Progreso sin sentido: por qué necesitamos otra forma de medir el bienestar
Durante siglos, la humanidad ha medido su avance en términos de producción, crecimiento económico y poderío bélico. Desde la Revolución Industrial, tal y como advertía el historiador Lewis Mumford, el tiempo se convirtió en horas de trabajo, la naturaleza en recurso explotable y el bienestar en una abstracción cuantificable. Pero ese reduccionismo, tan útil para las fábricas del siglo XIX, sigue impregnando muchas políticas del siglo XXI. La pregunta es: ¿nos está haciendo más felices?

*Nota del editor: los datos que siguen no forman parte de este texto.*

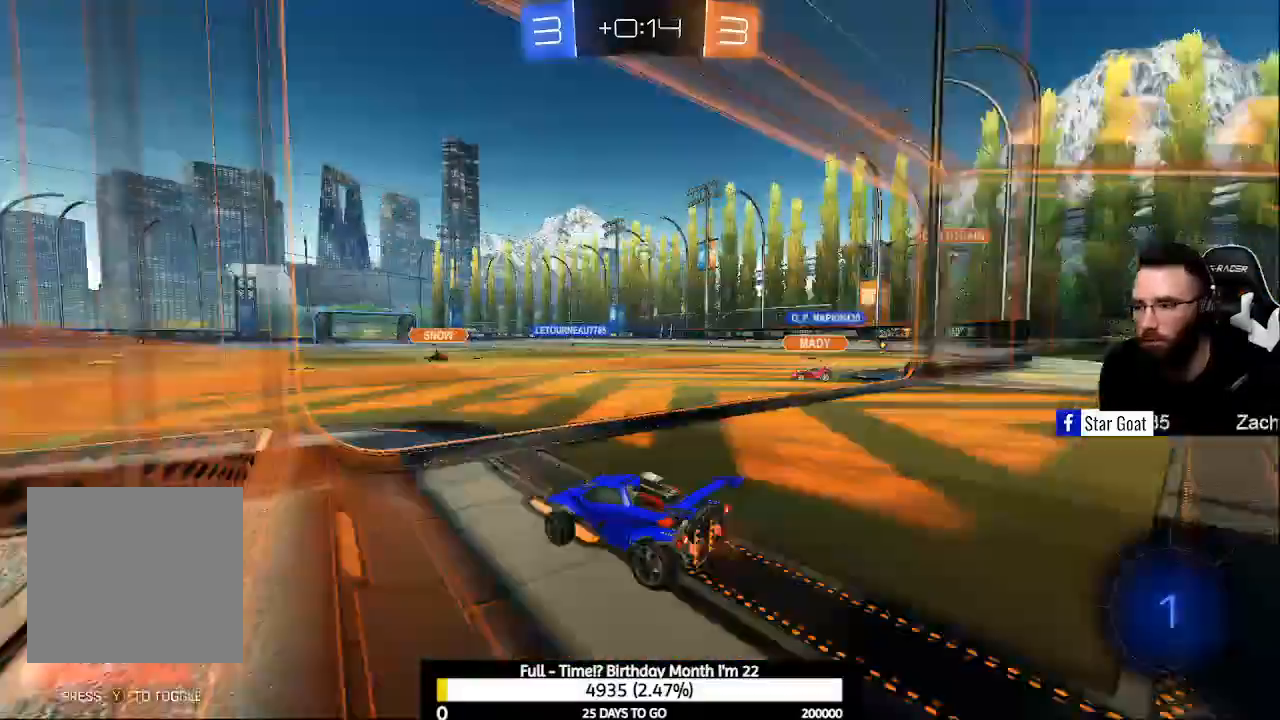
{"buttons": ["R2"], "left_stick": "center", "right_stick": "center", "events": [[167, "left_stick", "center"]]}
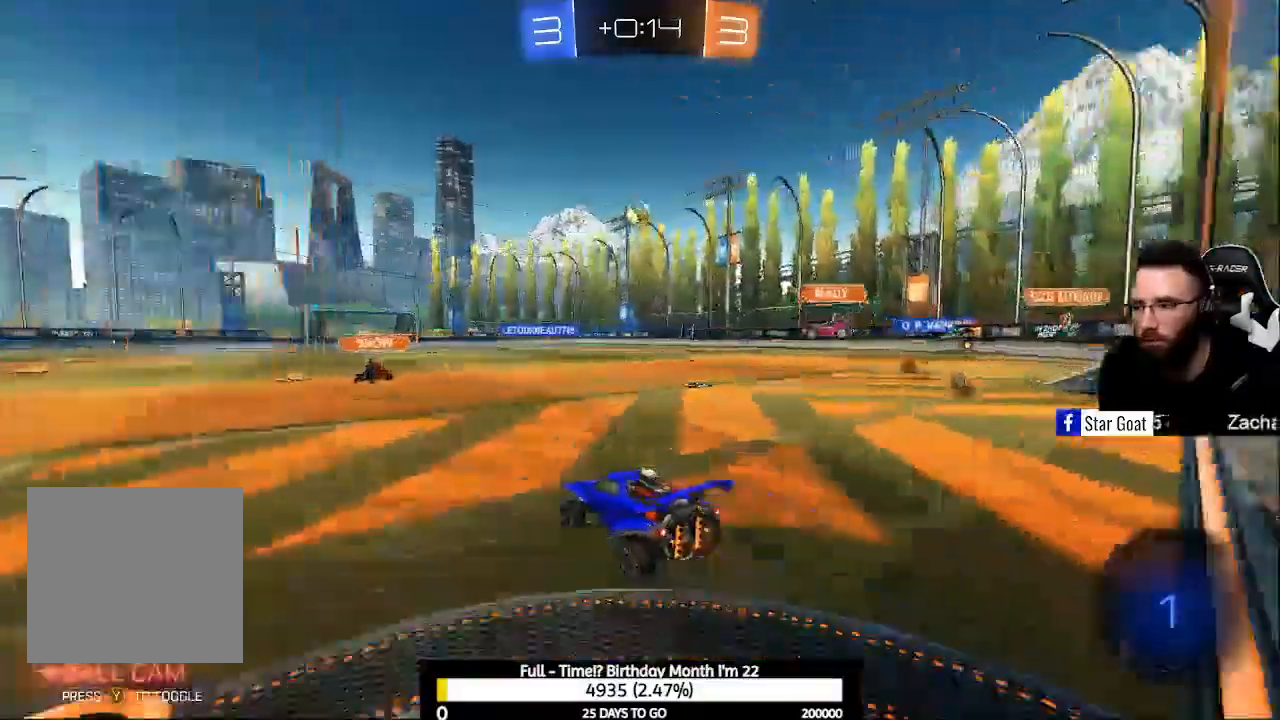
{"buttons": ["R2"], "left_stick": "up", "right_stick": "center", "events": [[100, "A", "down"], [167, "A", "up"], [233, "A", "down"], [267, "left_stick", "up"], [433, "A", "up"]]}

La respuesta podría estar comenzando a trazarse en un proyecto internacional sin precedentes. Impulsado por investigadores como Tyler VanderWeele (Universidad de Harvard) y Byron Johnson (Universidad Baylor), el Estudio Global sobre el Florecimiento recoge datos de 200.000 personas en 22 países con el objetivo de identificar los ingredientes de una vida plena. Lejos de limitarse al PIB, el empleo o la esperanza de vida, este estudio incorpora más de 40 indicadores distribuidos en seis grandes áreas: felicidad, salud física y mental, propósito vital, carácter, relaciones cercanas y seguridad financiera.
El cambio de paradigma que propone este proyecto es revolucionario: no basta con que los países sean ricos, es necesario que sus ciudadanos florezcan. Y lo interesante es que los datos ya empiezan a arrojar lecciones reveladoras. Por ejemplo, el paso del tiempo parece ayudar: los mayores de 80 años puntúan su bienestar más alto que los jóvenes, algo que se invierte parcialmente en España, donde la crisis, la precariedad o la incertidumbre ambiental impactan en la franja adulta. Otro patrón constante es el valor del tejido comunitario: las personas casadas o quienes participan regularmente en servicios religiosos tienden a reportar mayor bienestar. La interpretación no es normativa —nadie debe casarse o ir a misa para ser feliz—, pero sí invita a reflexionar sobre el peso de la pertenencia y el compromiso.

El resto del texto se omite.